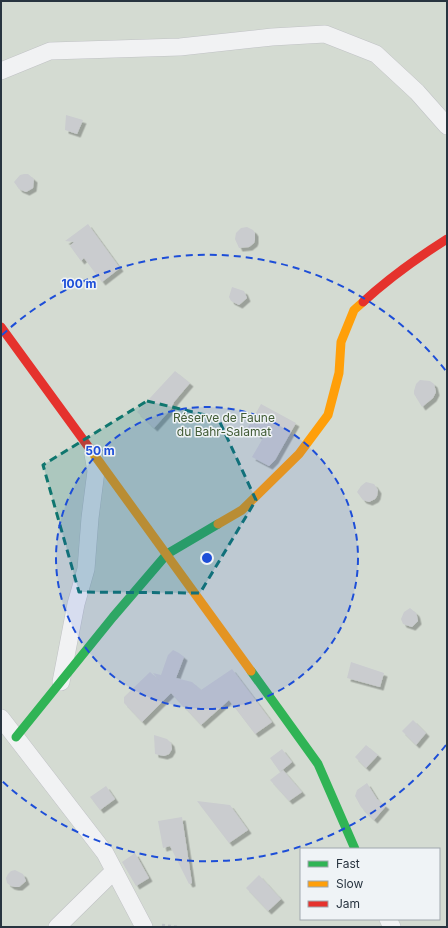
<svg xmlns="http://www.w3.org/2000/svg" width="448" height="928" font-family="Inter,sans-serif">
<defs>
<filter id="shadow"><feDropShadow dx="3.5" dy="3.5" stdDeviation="0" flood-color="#0004"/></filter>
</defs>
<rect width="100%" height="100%" fill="#e2e4e7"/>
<path fill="#d4dbd2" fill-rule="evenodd" d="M1 1H447V927H1ZM301 849H439V919H301Z"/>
<g fill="#cacccf" filter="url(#shadow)">
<polygon points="66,115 83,120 77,134 65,130"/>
<polygon points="24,174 28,174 34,179 33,188 26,192 19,189 14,182 20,175"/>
<polygon points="88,224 120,268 102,282 84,258 81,261 70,246 74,242 65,241"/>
<polygon points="247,227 253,230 255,233 255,240 254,243 249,247 239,248 235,239 236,233 241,228"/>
<polygon points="232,287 244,291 247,298 239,305 231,301 229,297"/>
<polygon points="175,371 190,383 174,402 171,409 154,428 137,412"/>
<polygon points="420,380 430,381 434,384 436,392 433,398 422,407 414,394 414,391 416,384"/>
<polygon points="261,404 296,423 275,460 269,466 252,457 263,438 247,429"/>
<polygon points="366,482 374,484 378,490 377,496 375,499 369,502 363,500 357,492 361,486"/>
<polygon points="410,608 416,613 417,616 418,621 412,627 403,624 401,619 404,612"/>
<polygon points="173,650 179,653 184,657 176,678 192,682 201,690 232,669 272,722 255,734 229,700 201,725 171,693 142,722 124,703 124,697 150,672 159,680 153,673 161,675 168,655"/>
<polygon points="351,662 384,673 380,687 347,678"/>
<polygon points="413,720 426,733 416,745 402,731"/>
<polygon points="154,735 167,739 171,743 172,749 169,754 164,756 155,754"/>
<polygon points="366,745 378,755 366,768 355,757"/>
<polygon points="282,749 292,762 280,772 270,758"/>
<polygon points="283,770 302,792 289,801 270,780"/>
<polygon points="367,783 377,799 386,806 374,820 361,807 355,796 357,790"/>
<polygon points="106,786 115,799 100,810 90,797"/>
<polygon points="197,801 230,805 248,830 229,843"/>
<polygon points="182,817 192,883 189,884 170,846 163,848 158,821"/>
<polygon points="135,853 149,878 136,886 122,862"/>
<polygon points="15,870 23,874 26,881 19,887 15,887 11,886 7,883 6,878 8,874 11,871"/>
<polygon points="259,875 281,899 268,911 246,888"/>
</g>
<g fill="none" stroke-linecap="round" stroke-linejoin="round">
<g stroke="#c0c2c5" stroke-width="18">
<g id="street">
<polyline points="1,71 50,51 180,47 272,37 325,34 376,54 417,92 447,126"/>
<polyline points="61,682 76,604 86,569 90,518 96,471 93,454"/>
<polyline points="1,718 105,853 144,927"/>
<polyline points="388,919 392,927"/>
<polyline points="57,927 114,871"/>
</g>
</g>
<polyline stroke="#c0c4c7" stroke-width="2.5" stroke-dasharray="3 3" stroke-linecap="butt" points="162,925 179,927"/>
<use href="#street" stroke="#f1f2f3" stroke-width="17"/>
<g stroke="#30b455" stroke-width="9">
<polyline points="251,671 318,764 355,849"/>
<polyline points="16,737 113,617 167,554 218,524"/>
</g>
<g stroke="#ff9f0a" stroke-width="9">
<polyline points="90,449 251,671"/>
<polyline points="218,524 242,510 299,454 328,415 339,373 341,342 354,310 363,302"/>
</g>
<g stroke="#e5322d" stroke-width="9">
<path d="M363 302C389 278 417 258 447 239"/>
<polyline points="1,327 90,449"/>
</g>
</g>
<path fill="#0f766e" fill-opacity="0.2" stroke="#0f766e" stroke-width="3" stroke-dasharray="8 5" stroke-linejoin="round" d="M147 401 218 418 256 500 200 593 79 592 43 465Z"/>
<circle cx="207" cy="558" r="151" fill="#1d4ed8" fill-opacity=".12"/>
<g fill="none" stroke="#1d4ed8" stroke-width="2" stroke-dasharray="7 5">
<circle cx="207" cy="558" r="151"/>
<path d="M446 745A303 303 0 0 1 2 781M2 335A303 303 0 0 1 446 371"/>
</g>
<g text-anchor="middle" stroke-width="3" stroke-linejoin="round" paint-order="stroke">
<g font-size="12" fill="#425c36" stroke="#eff3f6">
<text x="224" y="422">Réserve de Faune<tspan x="224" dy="14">du Bahr-Salamat</tspan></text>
</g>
</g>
<circle cx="207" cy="558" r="6" fill="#1d4ed8" stroke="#eff3f6" stroke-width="2"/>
<g font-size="12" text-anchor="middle" font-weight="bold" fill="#1d4ed8" stroke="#eff3f6" stroke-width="3" stroke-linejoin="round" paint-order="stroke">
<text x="79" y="288">100 m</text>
<text x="100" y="455">50 m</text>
</g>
<rect width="448" height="928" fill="none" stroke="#283440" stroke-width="4"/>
<rect x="300" y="848" width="140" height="72" fill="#eff3f6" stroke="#9fa7ad"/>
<rect x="308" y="861" width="20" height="6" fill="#30b455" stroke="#9fa7ad"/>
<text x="336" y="868" font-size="12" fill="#283440">Fast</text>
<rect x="308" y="881" width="20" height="6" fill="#ff9f0a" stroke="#9fa7ad"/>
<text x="336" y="888" font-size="12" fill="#283440">Slow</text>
<rect x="308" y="901" width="20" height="6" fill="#e5322d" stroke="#9fa7ad"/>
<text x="336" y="908" font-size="12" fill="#283440">Jam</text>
</svg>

What you will do: The answer must be the listing above, restated word for word, with no images in it.

Solution to the exercise:
<svg xmlns="http://www.w3.org/2000/svg" width="448" height="928" font-family="Inter,sans-serif">
<defs>
<filter id="shadow"><feDropShadow dx="3.5" dy="3.5" stdDeviation="0" flood-color="#0004"/></filter>
</defs>
<rect width="100%" height="100%" fill="#e2e4e7"/>
<path fill="#d4dbd2" fill-rule="evenodd" d="M1 1H447V927H1ZM301 849H439V919H301Z"/>
<g fill="#cacccf" filter="url(#shadow)">
<polygon points="66,115 83,120 77,134 65,130"/>
<polygon points="24,174 28,174 34,179 33,188 26,192 19,189 14,182 20,175"/>
<polygon points="88,224 120,268 102,282 84,258 81,261 70,246 74,242 65,241"/>
<polygon points="247,227 253,230 255,233 255,240 254,243 249,247 239,248 235,239 236,233 241,228"/>
<polygon points="232,287 244,291 247,298 239,305 231,301 229,297"/>
<polygon points="175,371 190,383 174,402 171,409 154,428 137,412"/>
<polygon points="420,380 430,381 434,384 436,392 433,398 422,407 414,394 414,391 416,384"/>
<polygon points="261,404 296,423 275,460 269,466 252,457 263,438 247,429"/>
<polygon points="366,482 374,484 378,490 377,496 375,499 369,502 363,500 357,492 361,486"/>
<polygon points="410,608 416,613 417,616 418,621 412,627 403,624 401,619 404,612"/>
<polygon points="173,650 179,653 184,657 176,678 192,682 201,690 232,669 272,722 255,734 229,700 201,725 171,693 142,722 124,703 124,697 150,672 159,680 153,673 161,675 168,655"/>
<polygon points="351,662 384,673 380,687 347,678"/>
<polygon points="413,720 426,733 416,745 402,731"/>
<polygon points="154,735 167,739 171,743 172,749 169,754 164,756 155,754"/>
<polygon points="366,745 378,755 366,768 355,757"/>
<polygon points="282,749 292,762 280,772 270,758"/>
<polygon points="283,770 302,792 289,801 270,780"/>
<polygon points="367,783 377,799 386,806 374,820 361,807 355,796 357,790"/>
<polygon points="106,786 115,799 100,810 90,797"/>
<polygon points="197,801 230,805 248,830 229,843"/>
<polygon points="182,817 192,883 189,884 170,846 163,848 158,821"/>
<polygon points="135,853 149,878 136,886 122,862"/>
<polygon points="15,870 23,874 26,881 19,887 15,887 11,886 7,883 6,878 8,874 11,871"/>
<polygon points="259,875 281,899 268,911 246,888"/>
</g>
<g fill="none" stroke-linecap="round" stroke-linejoin="round">
<g stroke="#c0c2c5" stroke-width="18">
<g id="street">
<polyline points="1,71 50,51 180,47 272,37 325,34 376,54 417,92 447,126"/>
<polyline points="61,682 76,604 86,569 90,518 96,471 93,454"/>
<polyline points="1,718 105,853 144,927"/>
<polyline points="388,919 392,927"/>
<polyline points="57,927 114,871"/>
</g>
</g>
<polyline stroke="#c0c4c7" stroke-width="2.5" stroke-dasharray="3 3" stroke-linecap="butt" points="162,925 179,927"/>
<use href="#street" stroke="#f1f2f3" stroke-width="17"/>
<g stroke="#30b455" stroke-width="9">
<polyline points="251,671 318,764 355,849"/>
<polyline points="16,737 113,617 167,554 218,524"/>
</g>
<g stroke="#ff9f0a" stroke-width="9">
<polyline points="90,449 251,671"/>
<polyline points="218,524 242,510 299,454 328,415 339,373 341,342 354,310 363,302"/>
</g>
<g stroke="#e5322d" stroke-width="9">
<path d="M363 302C389 278 417 258 447 239"/>
<polyline points="1,327 90,449"/>
</g>
</g>
<path fill="#0f766e" fill-opacity="0.2" stroke="#0f766e" stroke-width="3" stroke-dasharray="8 5" stroke-linejoin="round" d="M147 401 218 418 256 500 200 593 79 592 43 465Z"/>
<circle cx="207" cy="558" r="151" fill="#1d4ed8" fill-opacity=".12"/>
<g fill="none" stroke="#1d4ed8" stroke-width="2" stroke-dasharray="7 5">
<circle cx="207" cy="558" r="151"/>
<path d="M446 745A303 303 0 0 1 2 781M2 335A303 303 0 0 1 446 371"/>
</g>
<g text-anchor="middle" stroke-width="3" stroke-linejoin="round" paint-order="stroke">
<g font-size="12" fill="#425c36" stroke="#eff3f6">
<text x="224" y="422">Réserve de Faune<tspan x="224" dy="14">du Bahr-Salamat</tspan></text>
</g>
</g>
<circle cx="207" cy="558" r="6" fill="#1d4ed8" stroke="#eff3f6" stroke-width="2"/>
<g font-size="12" text-anchor="middle" font-weight="bold" fill="#1d4ed8" stroke="#eff3f6" stroke-width="3" stroke-linejoin="round" paint-order="stroke">
<text x="79" y="288">100 m</text>
<text x="100" y="455">50 m</text>
</g>
<rect width="448" height="928" fill="none" stroke="#283440" stroke-width="4"/>
<rect x="300" y="848" width="140" height="72" fill="#eff3f6" stroke="#9fa7ad"/>
<rect x="308" y="861" width="20" height="6" fill="#30b455" stroke="#9fa7ad"/>
<text x="336" y="868" font-size="12" fill="#283440">Fast</text>
<rect x="308" y="881" width="20" height="6" fill="#ff9f0a" stroke="#9fa7ad"/>
<text x="336" y="888" font-size="12" fill="#283440">Slow</text>
<rect x="308" y="901" width="20" height="6" fill="#e5322d" stroke="#9fa7ad"/>
<text x="336" y="908" font-size="12" fill="#283440">Jam</text>
</svg>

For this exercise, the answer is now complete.